It’s the smoothest Oculus game I’ve played so far
Of all the things going on at EVE Fanfest 2014, I was most excited to get my hands on EVE Valkyrie. There are a few reasons for this: I’ve heard it steals the show at every event it’s at. I’m excited by anything in the virtual reality scene. And, because it was just announced, I want to see what it feels like in Unreal Engine 4.
Well, I got my chance to play it, and I can see why Oculus VR is touting Valkyrie as its flagship title. It’s just that good.
For anyone that doesn’t know what Valkyrie‘s all about, Dale covered that in substantial depth last year. He was impressed then. After talking to a developer about the changes that have happened since, it sounds like CCP has come a long way.
The biggest move to hit Valkyrie was the switch from Unity to Unreal Engine 4. According to senior programmer Sigurdur Gunnarsson, the reason for this hinged largely upon the console scene, specifically because it’s easier and a more certain prospect to publish on PlayStation 4 in Unreal right now. Apart from that, Unreal gives them the ability to add assets more quickly and generally speeds up development time.
If it sounds like a lot of work to completely rebuild a game, it is. CCP Newcastle has a team of about 23 people currently assigned to Valkyrie, and it took three to four months to make the transition. But, Gunnarsson remarked that the benefits of Unreal Engine 4 at this point are too great to ignore. Besides, it’s not like Valkyrie‘s in a finished state right now, anyway; it’s still constantly being changed.
While the engine change shines behind-the-scenes, it’s the new hardware up front that makes the most noticeable difference. The Oculus DK2 was being used for the demo, and it made for a much more immersive experience, one that Gunnarsson was quick to talk about. He remarked that the better resolution, tracking ability, and reduction of motion blur made this build of Valkyrie better than anything that had been shown in the past. I’m inclined to believe him, because everything felt so incredibly smooth, moreso than any other Oculus title I’ve seen before.

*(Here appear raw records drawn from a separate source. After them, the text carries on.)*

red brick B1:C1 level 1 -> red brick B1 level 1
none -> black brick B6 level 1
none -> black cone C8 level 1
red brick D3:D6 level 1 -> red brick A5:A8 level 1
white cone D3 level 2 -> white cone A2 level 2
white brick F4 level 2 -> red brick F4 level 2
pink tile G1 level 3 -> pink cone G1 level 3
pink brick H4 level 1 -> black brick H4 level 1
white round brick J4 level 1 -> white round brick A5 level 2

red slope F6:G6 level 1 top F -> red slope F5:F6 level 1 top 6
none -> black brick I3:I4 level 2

Although it seems to be in good shape right now, Valkyrie‘s far from done. There are lot of gameplay decisions that are still being made. Our demo was four versus four, but that’s not what we can expect in the finished product. According to Gunnarsson, CCP’s looking at numbers like 16 or 24 total players, but it completely depends on what makes sense from a gameplay perspective. If increased numbers make it less fun, they’re not going to make that sacrifice.
CCP’s also adding variation in a couple of areas. Internally, the team’s looking at different classes of ships such as a heavy, and a support that could provide medic or logistical assistance. The maps will also be themed, with some adding different environmental hazards. One example I was given was a map where sections are prone to electrical storms.

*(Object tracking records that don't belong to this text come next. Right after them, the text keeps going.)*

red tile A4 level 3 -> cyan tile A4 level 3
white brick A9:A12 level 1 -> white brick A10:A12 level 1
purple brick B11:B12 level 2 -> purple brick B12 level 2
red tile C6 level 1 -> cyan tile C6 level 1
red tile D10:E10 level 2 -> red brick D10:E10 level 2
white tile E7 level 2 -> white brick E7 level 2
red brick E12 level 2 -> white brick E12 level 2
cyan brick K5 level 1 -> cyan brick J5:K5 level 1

Given that CCP has more than 500,000 subscribers that play EVE Online, it’s easy to see the direction it might eventually go with Valkyrie. For now, Gunnarsson insisted that the company is treating its titles separately, and isn’t concerned with melding them. However, does CCP envision a future where all of its players have a Rift unit strapped to their head as they pilot their spaceships? It’s certainly an intriguing possibility, one that almost has to eventually be entertained to some extent.
There’s a lot going on with Valkyrie, and Oculus VR appears to fully understand its potential. Gunnarsson commented that CCP interacts with Oculus daily, and they’re very supportive with regard to resolving any issues that CCP might have. Gunnarsson also added that Oculus completely trusts CCP and hasn’t ever tried to influence the direction of Valkyrie.
That’s impressive given how EVE Valkyrie might be the game that drives consumer adoption. We don’t know when the Oculus Rift will eventually release, but I was told that Valkyrie will launch right alongside it. Judging by the demo at Fanfest, I’d be hard-pressed to think that any early adopters would be disappointed in that investment.